16 February 2024

If I could save time in a bottle, the first thing that I'd like to do

This week was quite a roller coaster.

Last Tuesday, my daughter went off to her Year 8 camp. Then yesterday I accompanied my son here at the South Island where he will be flatting as he starts his first year of University, and his first time to be away from us.

I didn't know if I should feel happy, or sad, or angry. At one point I felt anger was the best way to cope.

But as I sit here in my son's room (he's gone off to have dinner with friends), and I saw my daughter on a video call home safely, I feel more at ease.
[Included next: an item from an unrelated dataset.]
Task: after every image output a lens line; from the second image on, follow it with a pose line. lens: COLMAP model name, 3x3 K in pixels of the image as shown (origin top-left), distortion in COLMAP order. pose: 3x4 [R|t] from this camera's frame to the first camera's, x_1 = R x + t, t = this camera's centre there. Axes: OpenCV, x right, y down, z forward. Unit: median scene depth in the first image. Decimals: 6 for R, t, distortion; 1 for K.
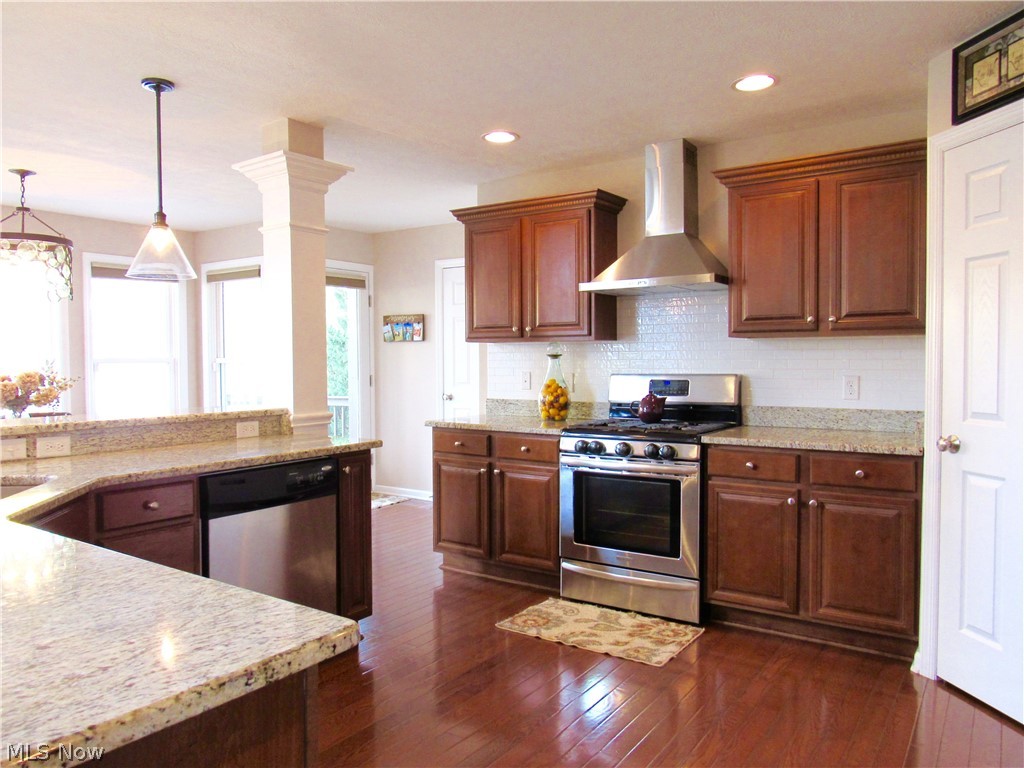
lens RADIAL K [[733.5, 0, 503.2], [0, 733.5, 383.3], [0, 0, 1]] dist [-0.026553, 0.009126]
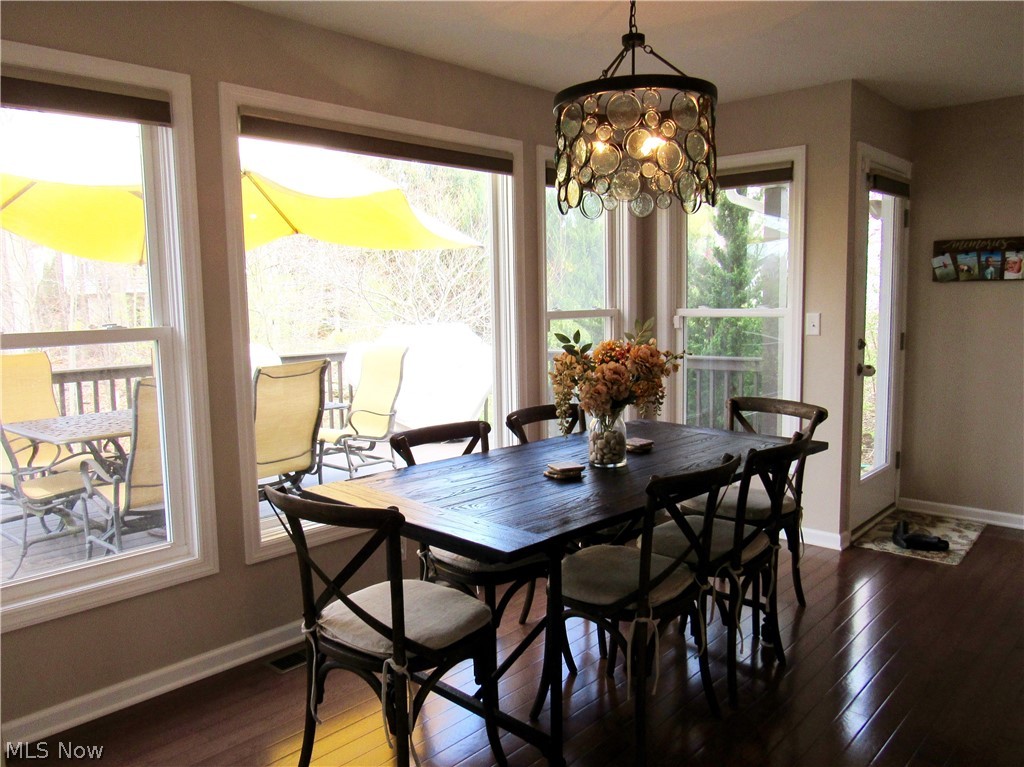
lens RADIAL K [[783.8, 0, 508.7], [0, 783.8, 379.4], [0, 0, 1]] dist [-0.023924, -0.001228]
pose [[0.991971, 0.003117, -0.126426, -0.823197], [0.006046, 0.997384, 0.072031, -0.040691], [0.126320, -0.072217, 0.989357, 0.494434]]
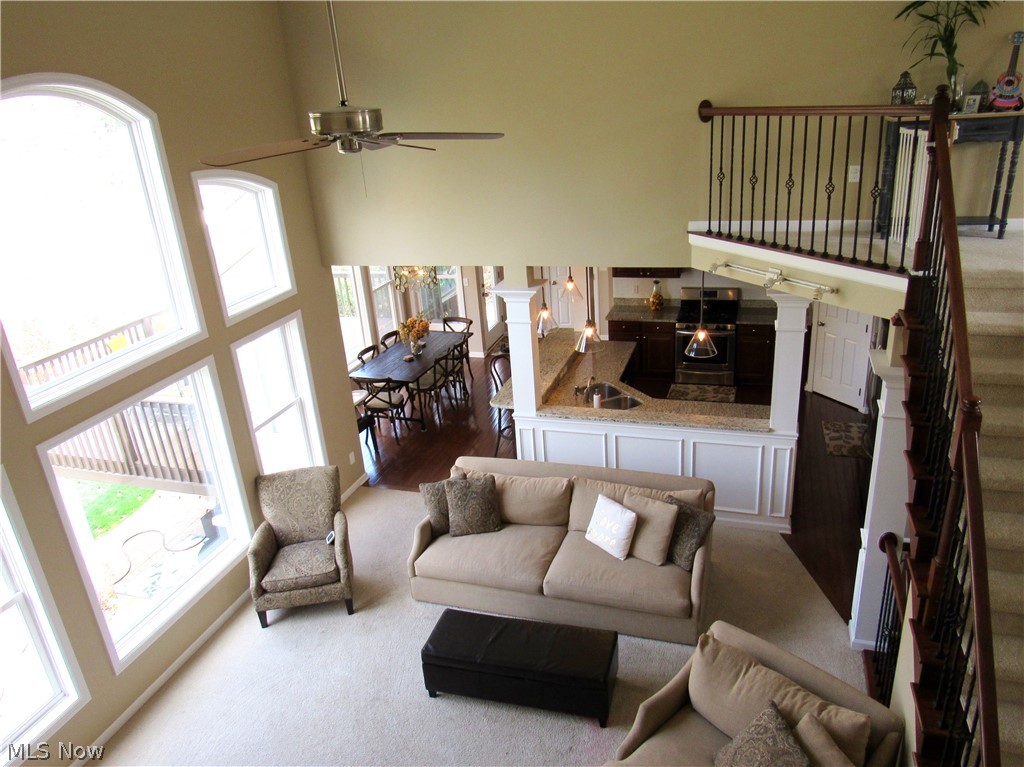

The tension I felt at the start of the week has started to ebb and I feel relieved.

If I were to grade this week on a stress meter, it would have been an 8 (with 10 being the highest). Last monday as I brushed my teeth and saw my face on the mirror, I muttered to myself: 'Parenting sucks. Why should our kids have to go away?'

We actually had a fun weekend prior to this. We went on a tramp, we got two beautiful cockatiels, and we had meetups. 

 I was on a high, but that crashed on the Tuesday.

Looking back, it doesn't seem so bad now. I am hoping for the best, hoping that my son listened to my words of advice, and that he will be safe. I am looking forward to going back home and see my daughter and wife again.